Page 112 of Before We Were

Jake looks between us, his eyes narrowing slightly, picking up on the electricity crackling in the air.

"So," Nora says, casually reaching for a strawberry off Jake's plate. The way her lips close around it has my pulse racing.

Is this what it's come to? Jealous of a fucking strawberry?

I swallow hard, trying to rein in my spiraling thoughts before they betray me.

"What's the plan for the birthday boy today?" she asks, her smile faltering slightly as she looks at Jake.

He shrugs, standing to clear his plate. "Actually, I've got to help Mom out later. But maybe we can hang out tonight after dinner?"

"Sure," she says, her smile not quite reaching her eyes.

He leans down, presses a quick kiss to her head, and leaves, the front door clicking shut behind him with a finality that echoes in my chest.

And just like that, it's the two of us.

The silence stretches between us. I want to say something—about last night, about everything—but the words catch in my throat like thorns.

"Are you—" I start.

"I'm heading—" she says at the same time, both of us cutting each other off.

We pause, the moment awkward as a teenage slow dance.

"You go," I say quickly, my heart racing like a trapped thing.

"No, it's nothing. What were you going to say?" she asks, her gaze locking with mine, holding me captive.

I hesitate, rubbing the back of my neck where tension coils like a spring.

Fuck it.

"I was just thinking, while Jake's out and Ollie is with Mia... maybe today we could take the boat out?"

Her eyes soften, and for a moment, there's a flicker of hesitation that makes my stomach drop.

"Or do you have plans?" I ask, knowing she doesn’t.

"Actually, you're in luck because today I do not." Her tone is causal and she’s fighting back a smile.

Relief floods through me, though I can't say why. Maybe it's because we'll be alone for longer than five minutes. Or maybe it's because she wants to be alone with me. Whatever the reason, I'm just glad she said yes.

"Well, I have to head down to Sonder for a few hours to help Nick with something. But I'll be back around 4 PM. We should catch the sunset." I make a quick move toward the sink to clean up the mess Jake left behind.

"Nate.”

Her voice stops me mid-step, like a hand on my chest. She's moved around the kitchen counter, now standing directly in front of me.
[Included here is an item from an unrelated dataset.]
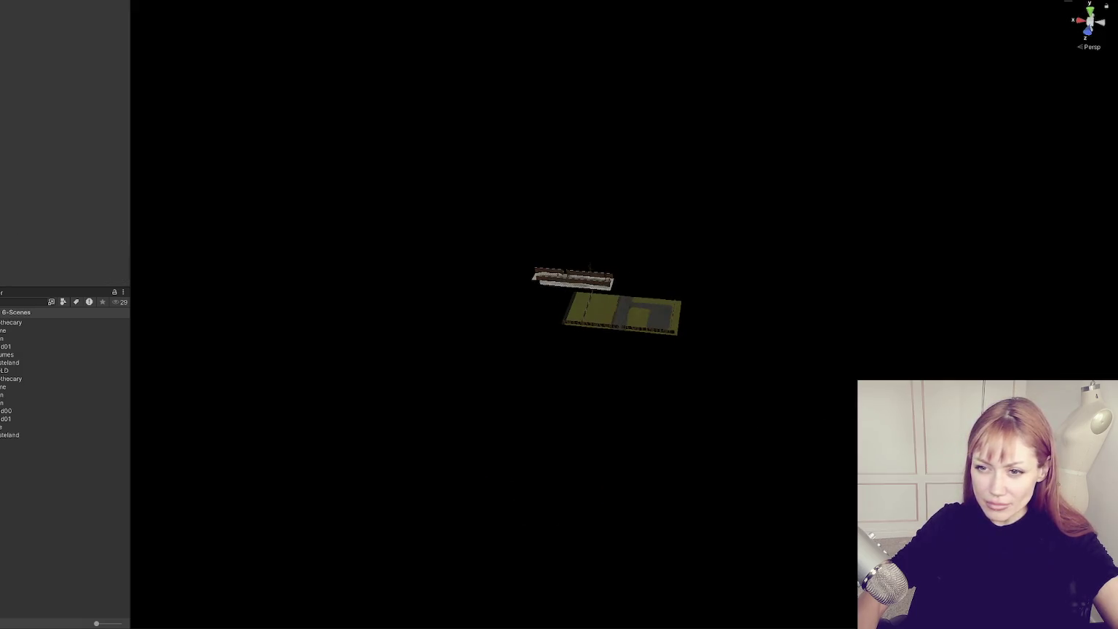
click(741, 334)
- Frame WastelandChunk007 and orbit down onto its road
click(623, 313)
key(f)
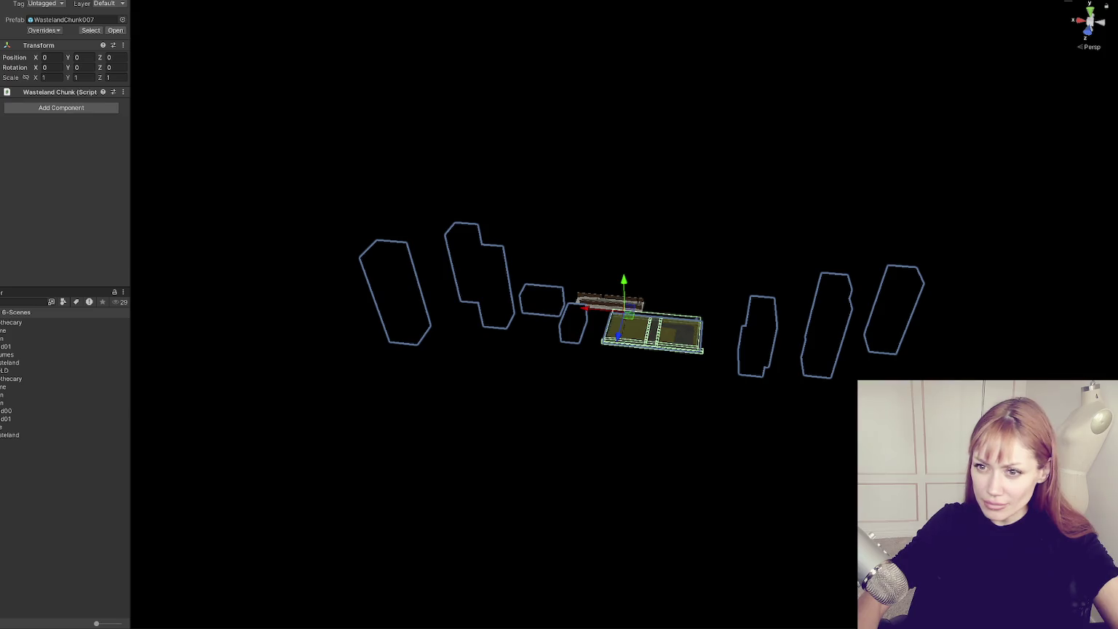
scroll(599, 310, up, 8)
"Are you... okay? Last night??—"

"I'm good." The lie slips out too easily but I can see she doesn't buy it.

Her eyes narrow, and her voice softens to velvet.

"Does it happen a lot?" She's careful, too careful, like she knows I'm made of glass, and one wrong touch will shatter me into pieces too small to ever put back together.

Now it's my turn to hesitate. I hate this conversation, hate that she sees this part of me, but I force out, "I'm handling it."